SOME (Singing-Oriented MIDI Extractor) is a NN-based MIDI extractor developed under the DiffSinger ecosystem. See guidance [here](https://github.com/openvpi/SOME#inference-via-pretrained-model-diffsinger-dataset) for using it on your DiffSinger dataset.

## 5. Refine MIDI sequences

### 5.1 take apart transcriptions.csv into DS files

Run:

```bash
python convert_ds.py csv2ds path/to/your/transcriptions.csv path/to/your/wavs
```

This will generate *.ds files matching your *.wav files in the same directory.

> **IMPORTANT**
> 
> In this step, we highly recommend using RMVPE, a more accurate NN-based pitch extraction algorithm, to get better pitch results. See guidance [here](#rmvpe-pitch-extraction-algorithm).
> 
> Also note that after you finish manual MIDI refinement, please use the **same algorithm** and **same model** in your DiffSinger configuration files for variance model training to get the best results.

### 5.2 manually edit MIDI sequences

Get the latest release of SlurCutter from [here](../README.md#essential-tools-to-process-and-label-your-datasets). This simple tool helps you adjust MIDI pitch in each DS file and cut notes into slurs if neccessary. Be sure to back up your DS files before you start, since this tool will automatically save and overwrite an edited DS file.

### 5.3 re-combine DS files into transcriptions.csv

Run:

```bash
python convert_ds.py ds2csv path/to/your/ds path/to/your/transcriptions.csv
```

This will generate a new transcriptions.csv from the DS files you just edited. Append `-f` if you are sure you want to overwrite the original transcription file (and the script complains about it).

Now the transcriptions.csv can be used for all functionalities of DiffSinger training.

`convert_ds.py ds2csv` supports DS files which have no corresponding WAV files. All sentences in these files will be assigned a virtual item name, and inserted into the transcriptions. This is a preparation to support using DS tuning projects to train a variance model. In addition, `curves.json` file is written to support `f0` sequence refinement.

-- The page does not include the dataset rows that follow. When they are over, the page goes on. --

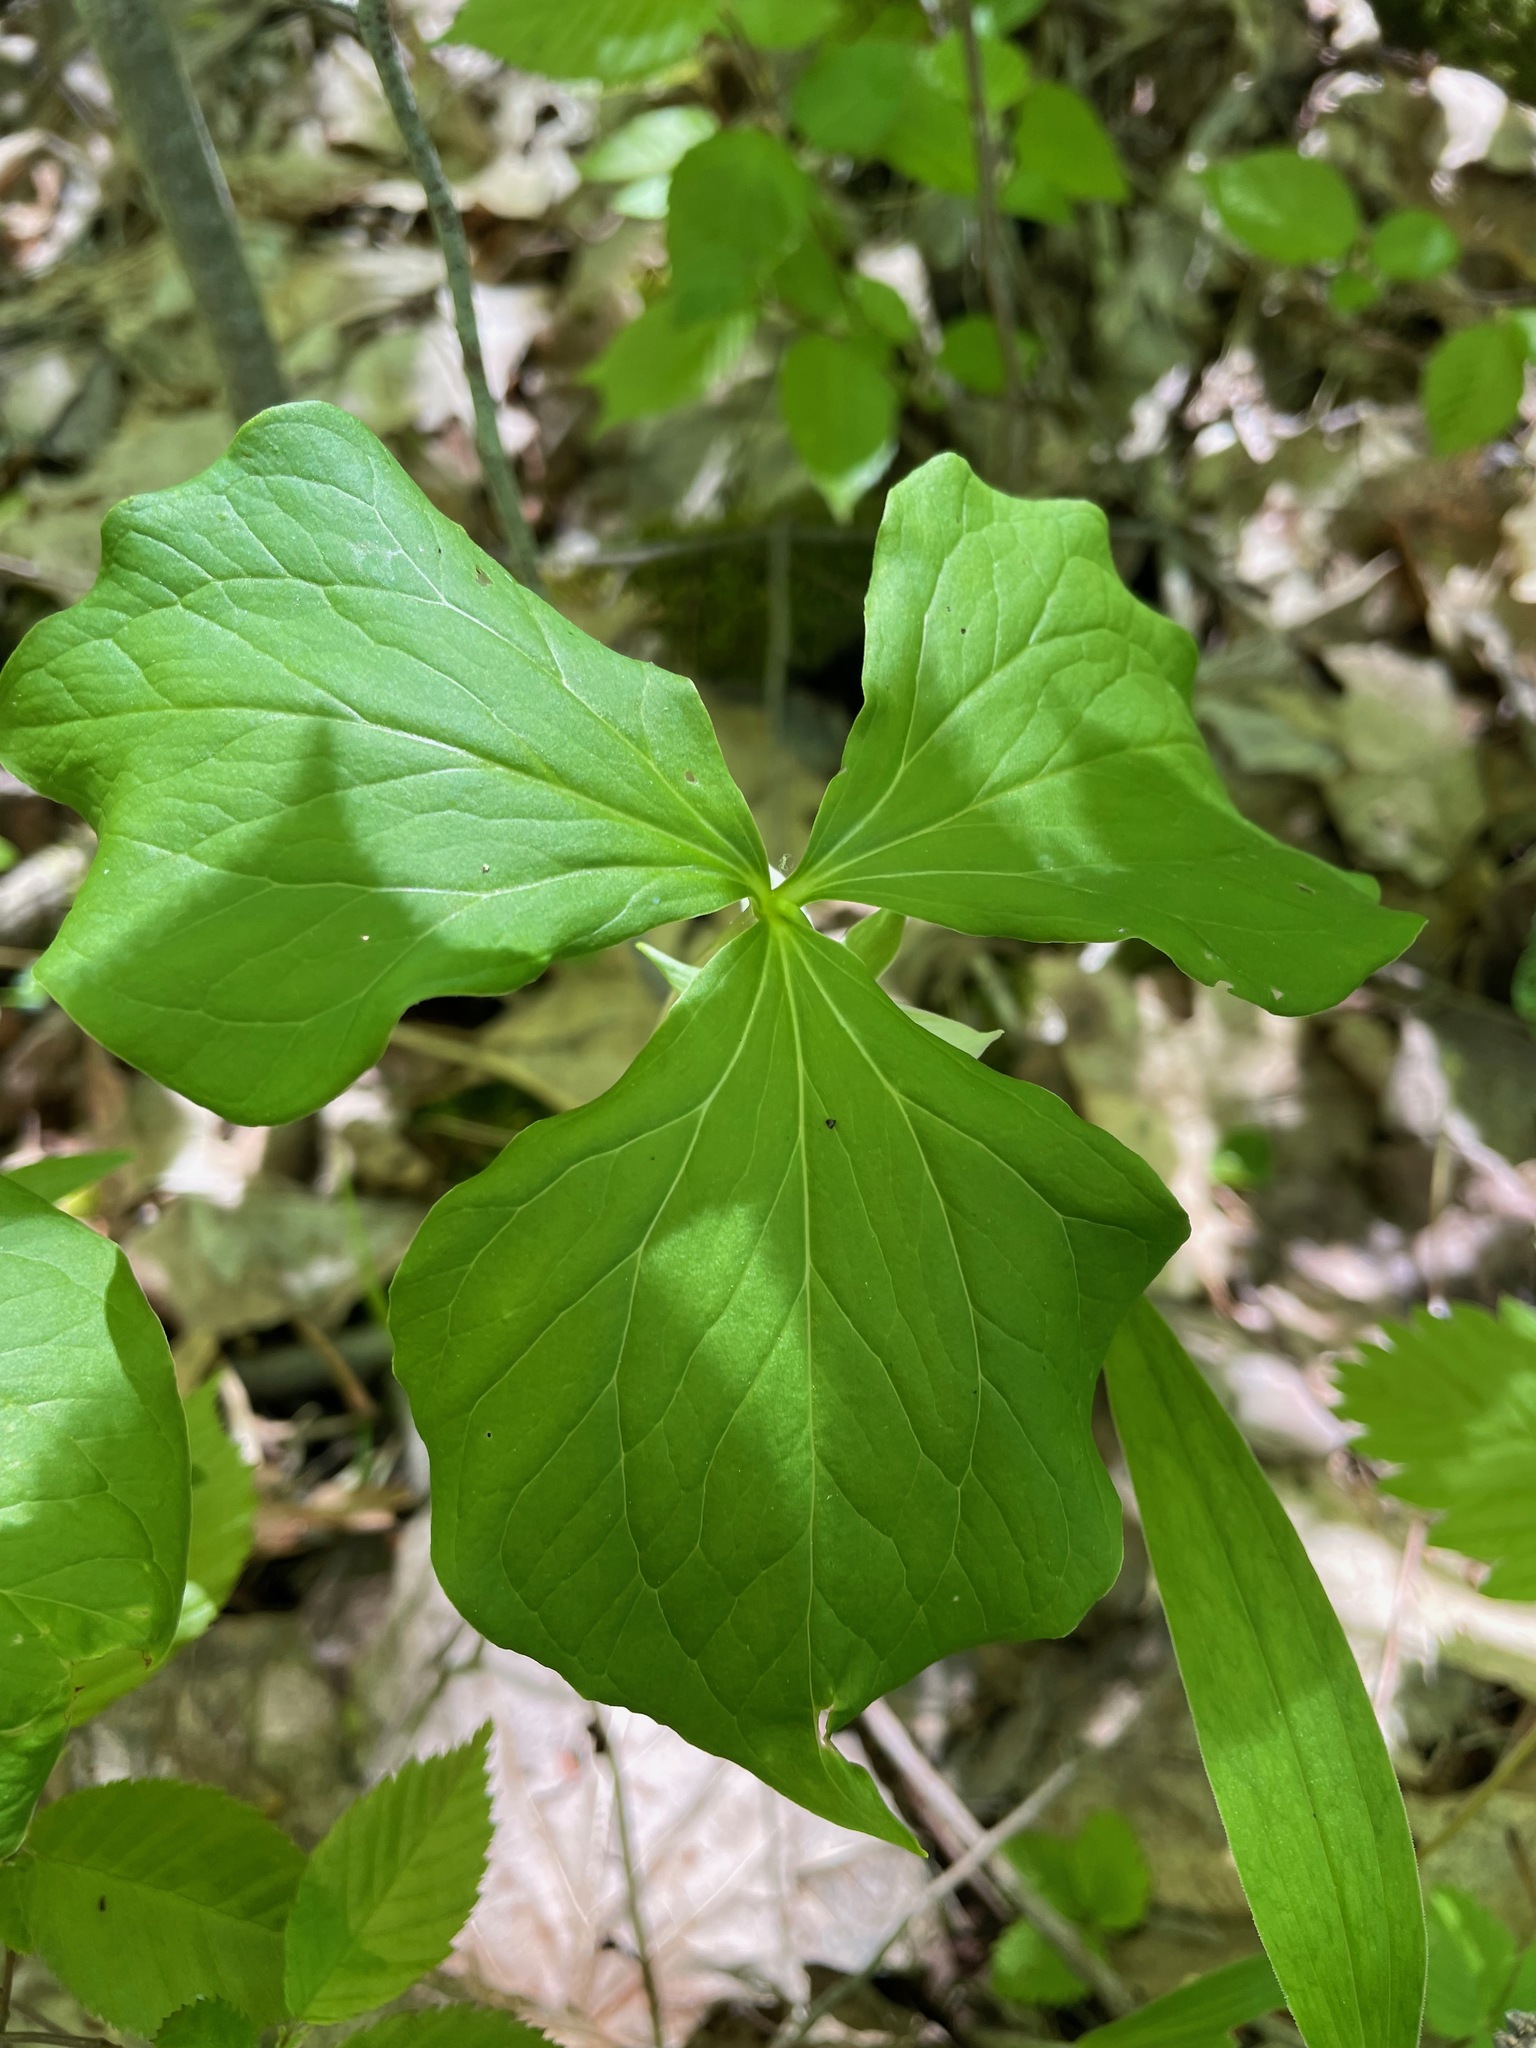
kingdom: Plantae
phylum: Tracheophyta
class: Liliopsida
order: Liliales
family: Melanthiaceae
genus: Trillium
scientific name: Trillium cernuum
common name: Nodding trillium
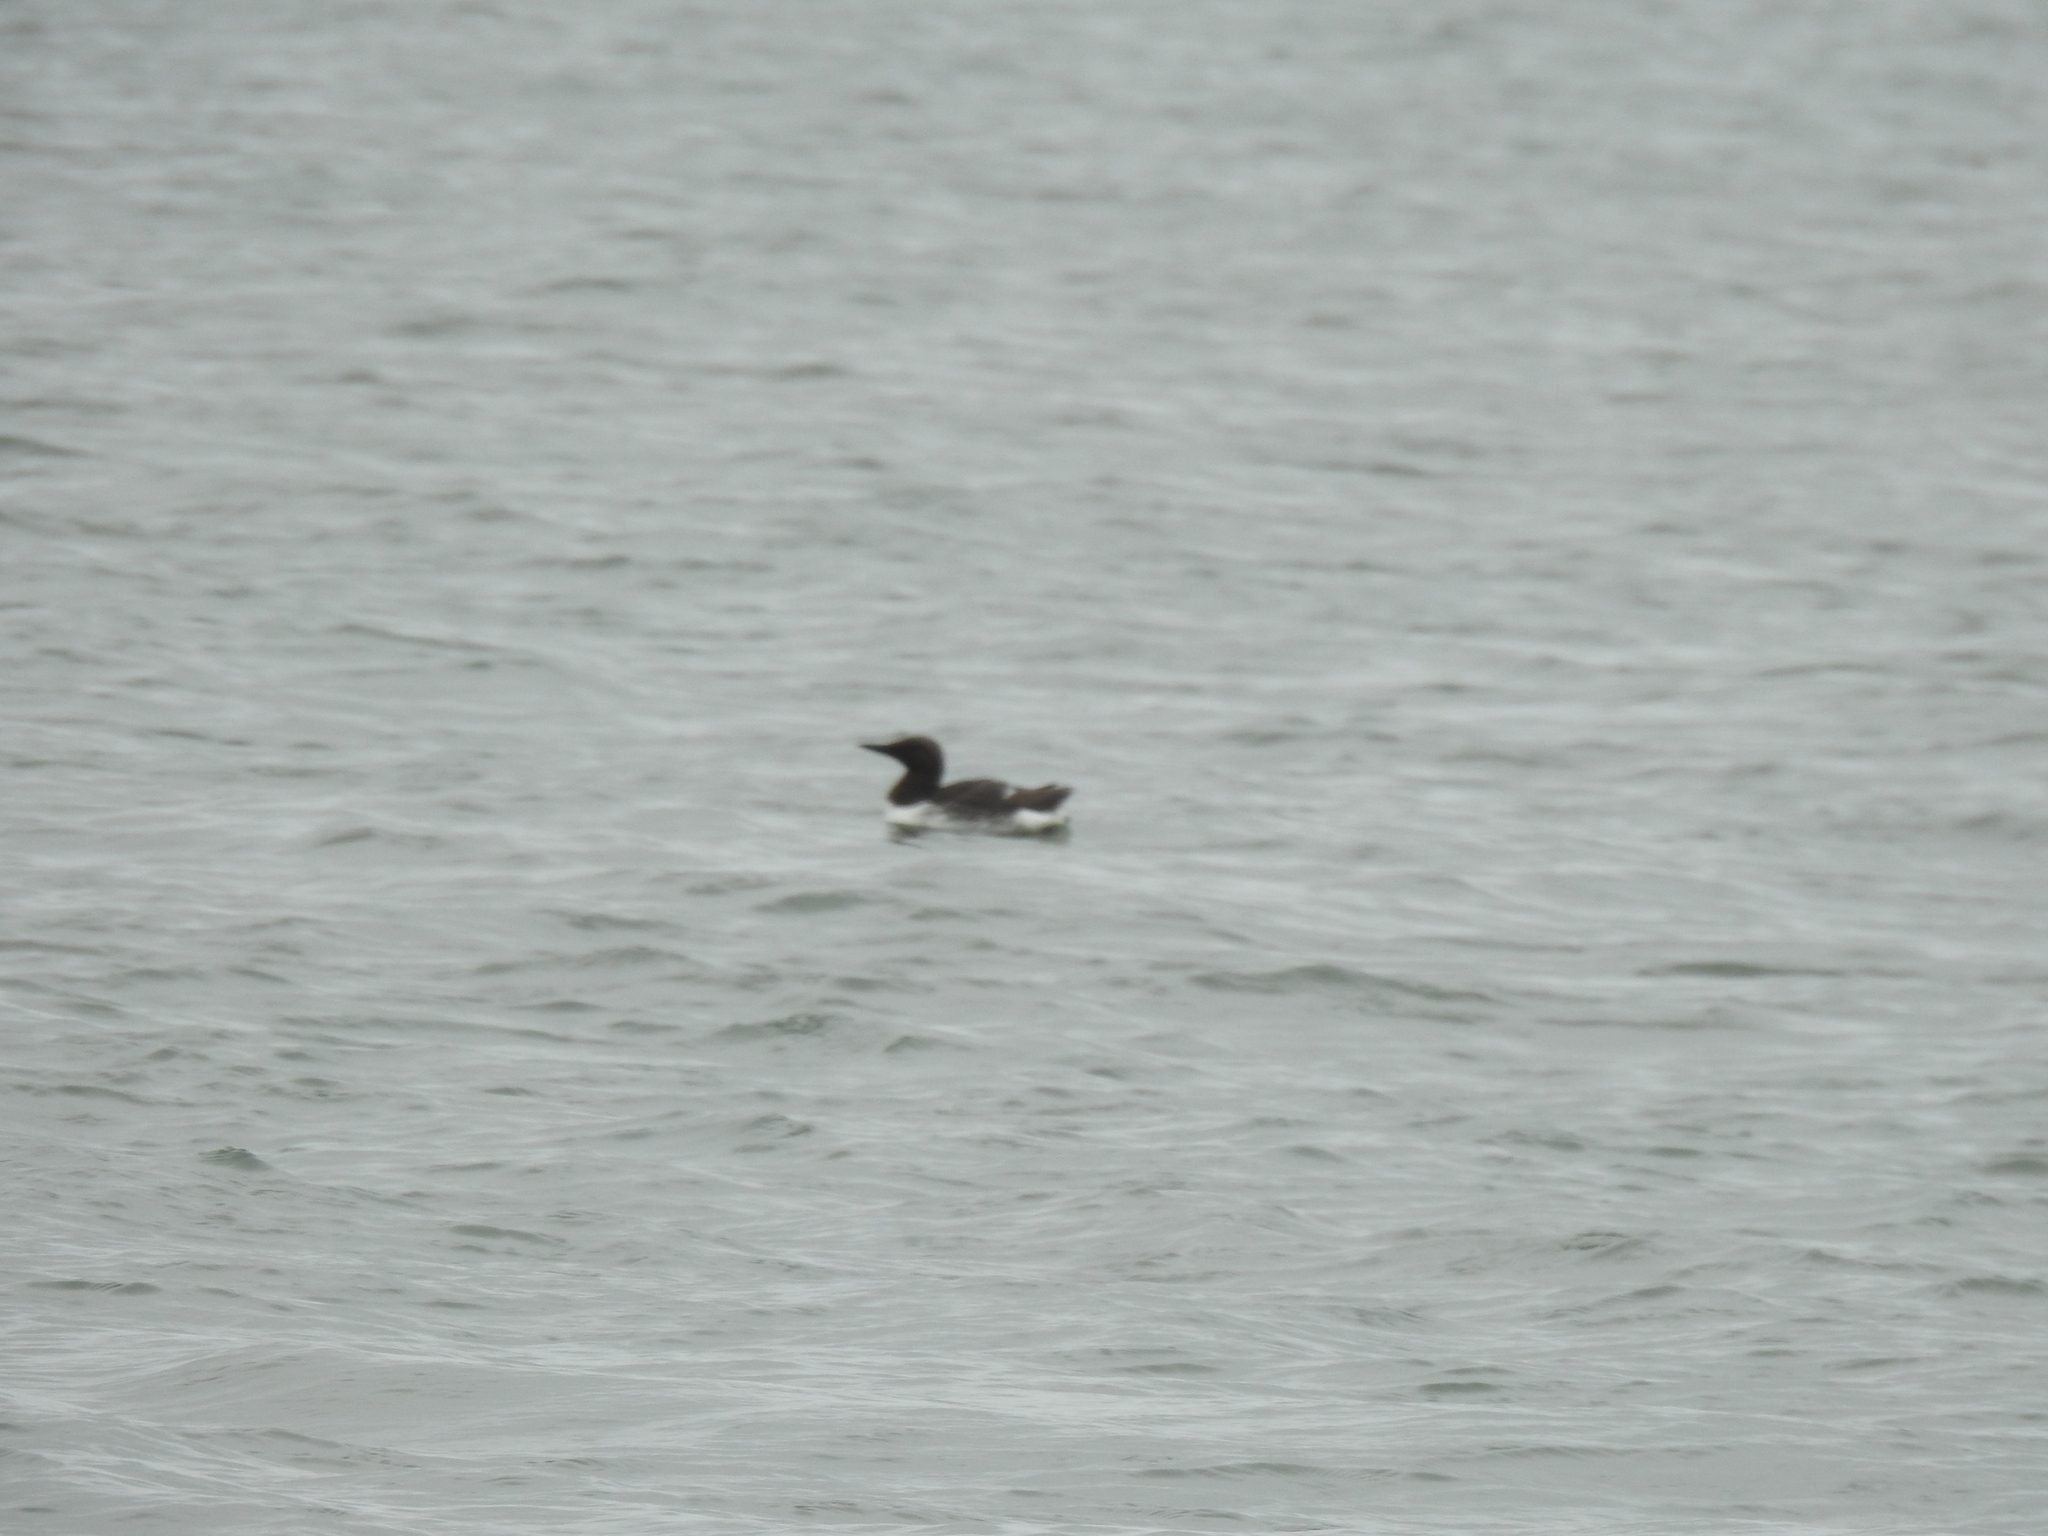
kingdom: Animalia
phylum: Chordata
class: Aves
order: Charadriiformes
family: Alcidae
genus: Uria
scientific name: Uria aalge
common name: Common murre
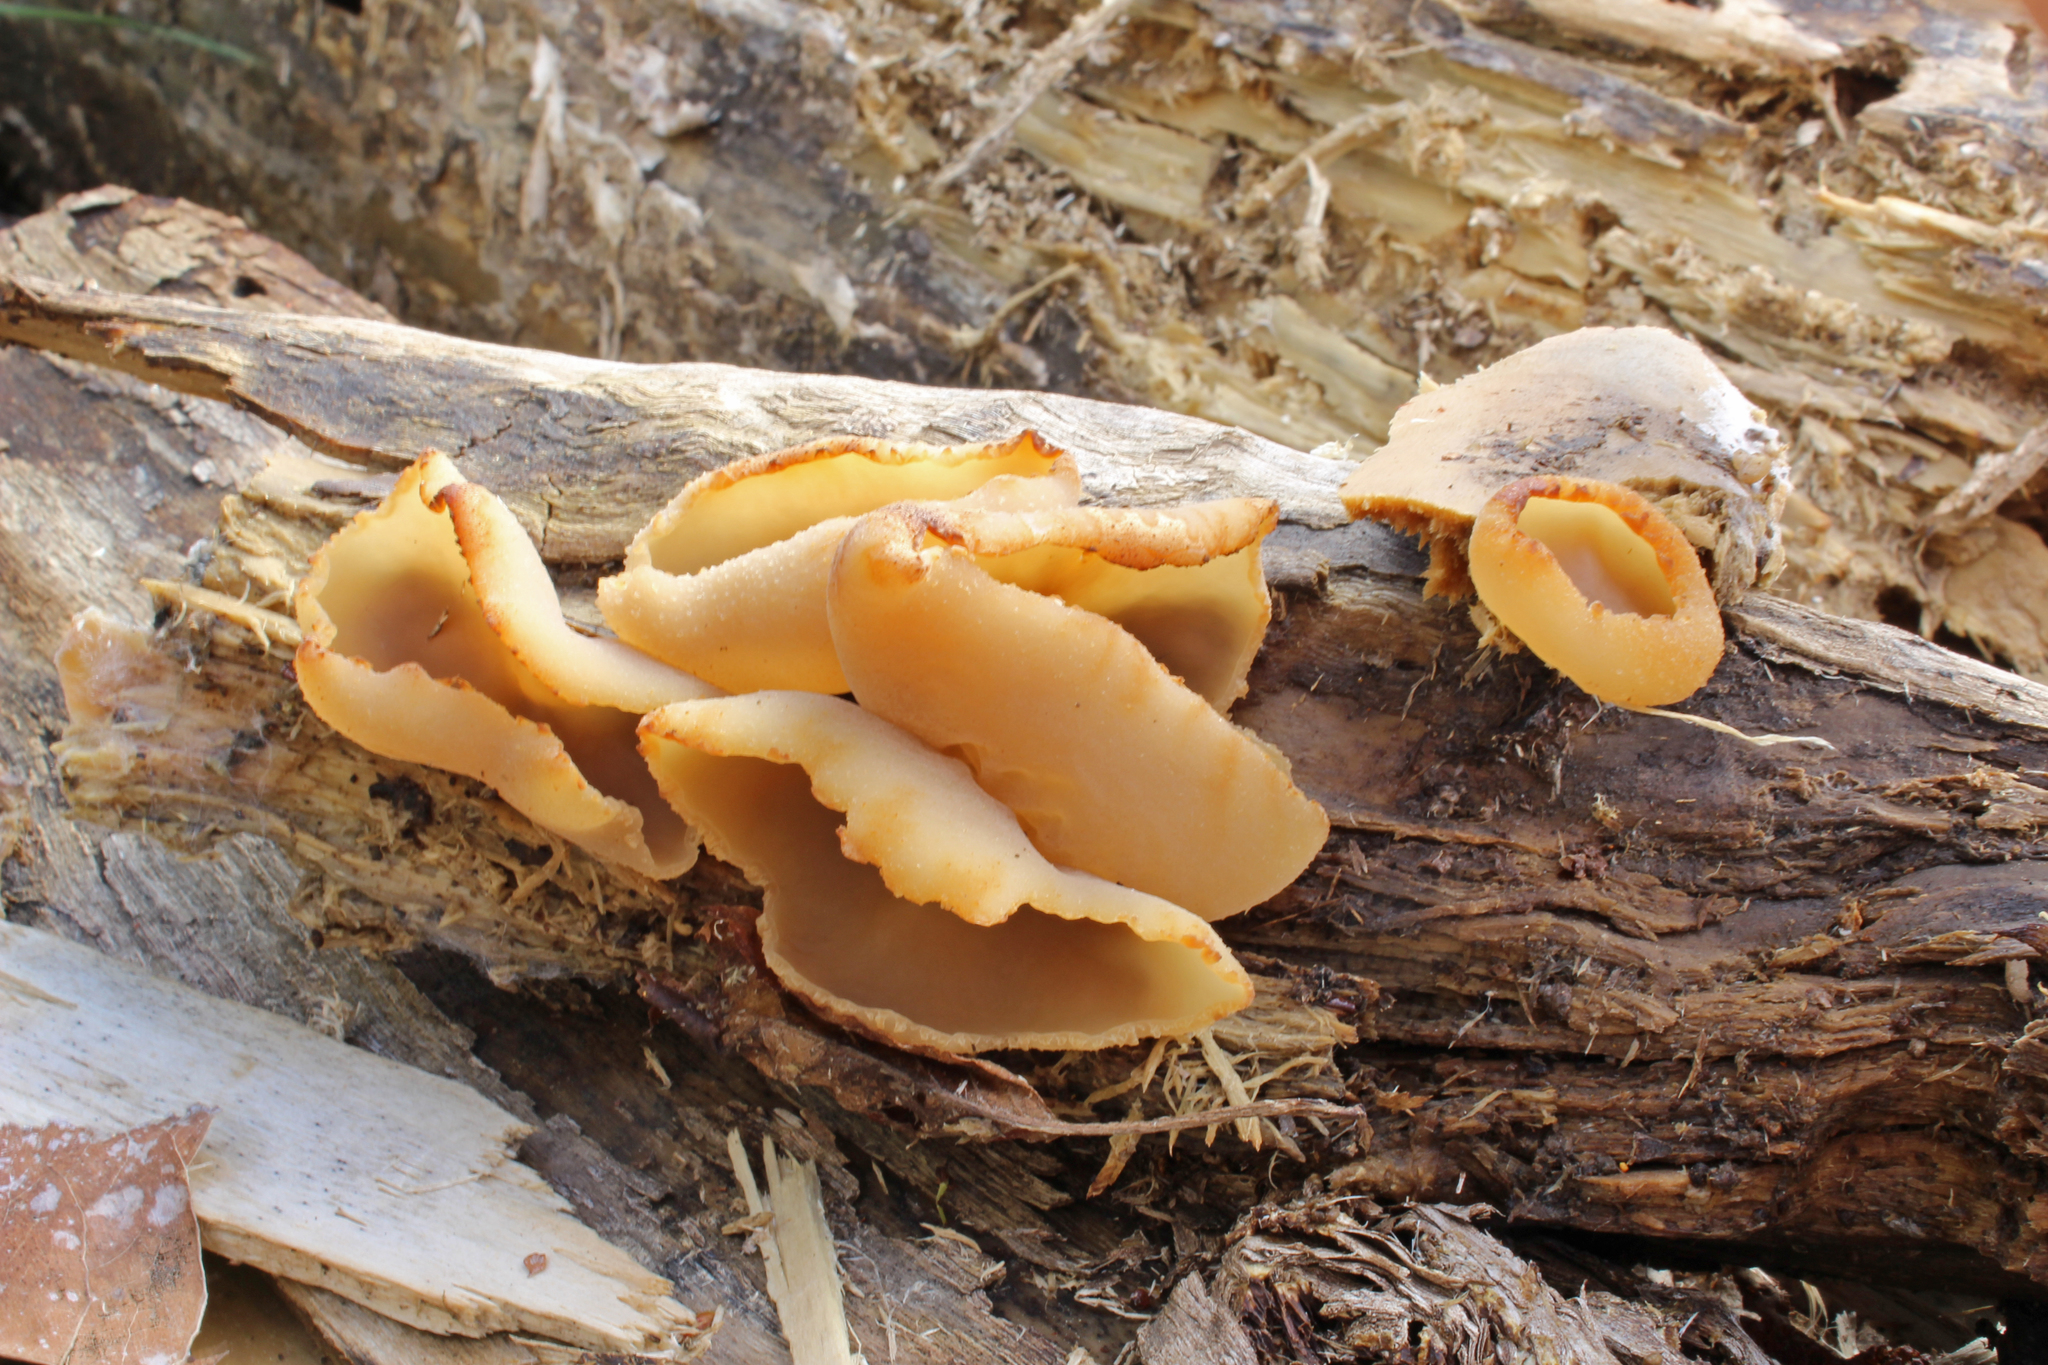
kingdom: Fungi
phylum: Ascomycota
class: Pezizomycetes
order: Pezizales
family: Pezizaceae
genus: Peziza
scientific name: Peziza varia
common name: Layered cup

## (Appendix) other useful tools

### RMVPE pitch extraction algorithm

convert_ds.py and estimate_midi.py supports the state-of-the-art RMVPE pitch extraction algorithm. To use it:

- Install PyTorch via [official guidance](https://pytorch.org/get-started/locally/).
- Get RMVPE pretrained model [here](https://github.com/yxlllc/RMVPE/releases).
- Put the RMVPE model.pt in `variance-temp-solution/assets/rmvpe/`.
- Use `--pe rmvpe` when running `python convert_ds.py csv2ds` or `python estimate_midi.py`.

### correct_cents.py

Apply cents correction to note sequences in a transcriptions.csv to offset the out-of-tune errors. Need pitch extracted from waveforms for reference.

Usage:

```bash
python correct_cents.py csv path/to/your/transcriptions.csv path/to/your/wavs
```

or

```bash
python correct_cents.py ds path/to/your/ds/files
```

Note: this operation will overwrite your input file(s).

### eliminate_short.py

Eliminate short slur notes in DS files. Slurs that are shorter than a given threshold will be merged into its neighboring notes within the same word.

Usage:

```bash
python eliminate_short.py path/to/your/ds/files
```

Note: this operation will overwrite your input DS files.